19. The method of claim 17 wherein the method includes the steps of adding one or more additives selected from the group consisting of a toxicant or insecticide, feeding stimulant or bait, pigment, volatility suppressant, humectant, anti-microbial agent and anti-oxidant.

20. The method of claim 19 wherein the toxicant or insecticide, feeding stimulant or bait, pigment, anti-microbial agent and humectant are admixed with the aqueous medium before the rubber crumb mixture is added in step (ii).

21. The method of claim 19 wherein the anti-oxidant and volatility suppressant is admixed with a semiochemical(s) before the semiochemical(s) is admixed with the carrier in step (i).

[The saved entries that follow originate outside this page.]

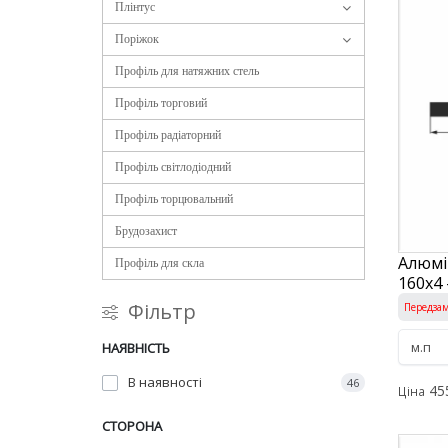
Плінтус
Поріжок
Профіль для натяжних стель
Профіль торговий
Профіль радіаторний
Профіль світлодіодний
Профіль торцювальний
Брудозахист
Алюмі
Профіль для скла
160х4 
Фільтр
Передза
НАЯВНІСТЬ
В наявності
46
45
Ціна
СТОРОНА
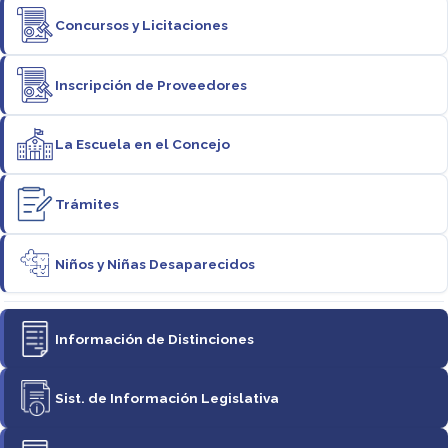
Concursos y Licitaciones
Inscripción de Proveedores
La Escuela en el Concejo
Trámites
Niños y Niñas Desaparecidos
Información de Distinciones
Sist. de Información Legislativa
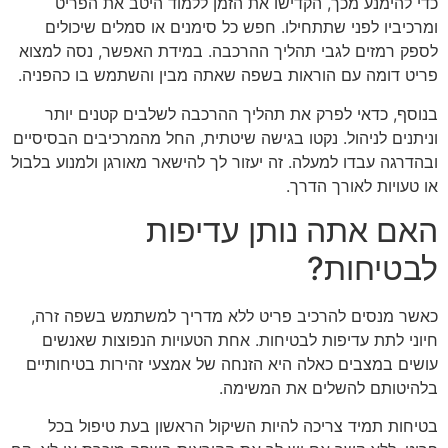
כדי להימנע מכך, הקדישו את הזמן ללמוד היטב את הפריט
ומרכיביו לפני שתתחילו. חפש כל סימנים או סמלים שיכולים
לספק רמזים לגבי תהליך ההרכבה. במידת האפשר, נסה למצוא
פריט דומה עם הוראות בשפה שאתה מבין והשתמש בו כהפניה.
בנוסף, כדאי לפרק את תהליך ההרכבה לשלבים קטנים יותר
וניתנים לניהול. נקטו בגישה שיטתית, החל מהמרכיבים הבסיסיים
ובהדרגה עבדו למעלה. זה יעזור לך להישאר מאורגן ולמנוע בלבול
או טעויות לאורך הדרך.
האם אתה נותן עדיפות
לבטיחות?
כאשר מנסים להרכיב פריט ללא מדריך למשתמש בשפה זרה,
חיוני לתת עדיפות לבטיחות. אחת הטעויות הנפוצות שאנשים
עושים במצבים כאלה היא הזנחה של אמצעי זהירות בטיחותיים
בלהיטותם להשלים את המשימה.
בטיחות תמיד צריכה להיות השיקול הראשון בעת טיפול בכל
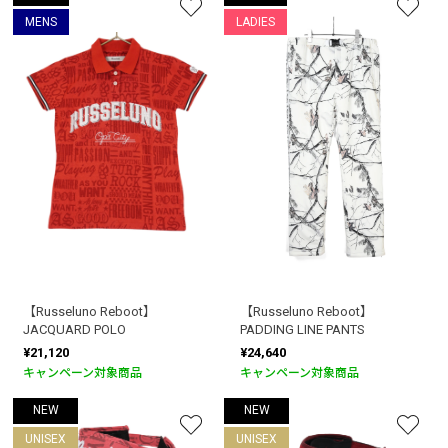
MENS
LADIES
【Russeluno Reboot】
【Russeluno Reboot】
JACQUARD POLO
PADDING LINE PANTS
¥21,120
¥24,640
キャンペーン対象商品
キャンペーン対象商品
NEW
NEW
UNISEX
UNISEX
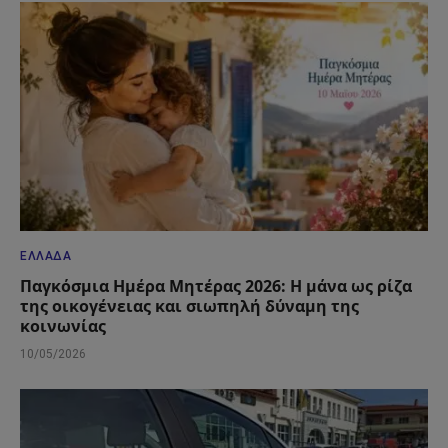
ΕΛΛΆΔΑ
Παγκόσμια Ημέρα Μητέρας 2026: Η μάνα ως ρίζα
της οικογένειας και σιωπηλή δύναμη της
κοινωνίας
10/05/2026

22. The formulation of claim 2 wherein the formulation comprises an additive which is an insecticide or toxicant.

23. The formulation of claim 2 wherein the amount of rubber crumb and semiochemical(s) in the water or aqueous medium is 0.02-50% by weight of the formulation.

24. The formulation of claim 3 wherein the amount of rubber crumb and semiochemical(s) in the water or aqueous medium is 0.02-50% by weight of the formulation.

25. The formulation of claim 4 wherein the amount of rubber crumb and semiochemical(s) in the water or aqueous medium is 0.02-50% by weight of the formulation.

26. The formulation of claim 22 wherein the amount of rubber crumb and semiochemical(s) in the water or aqueous medium is 0.02-50% by weight of the formulation.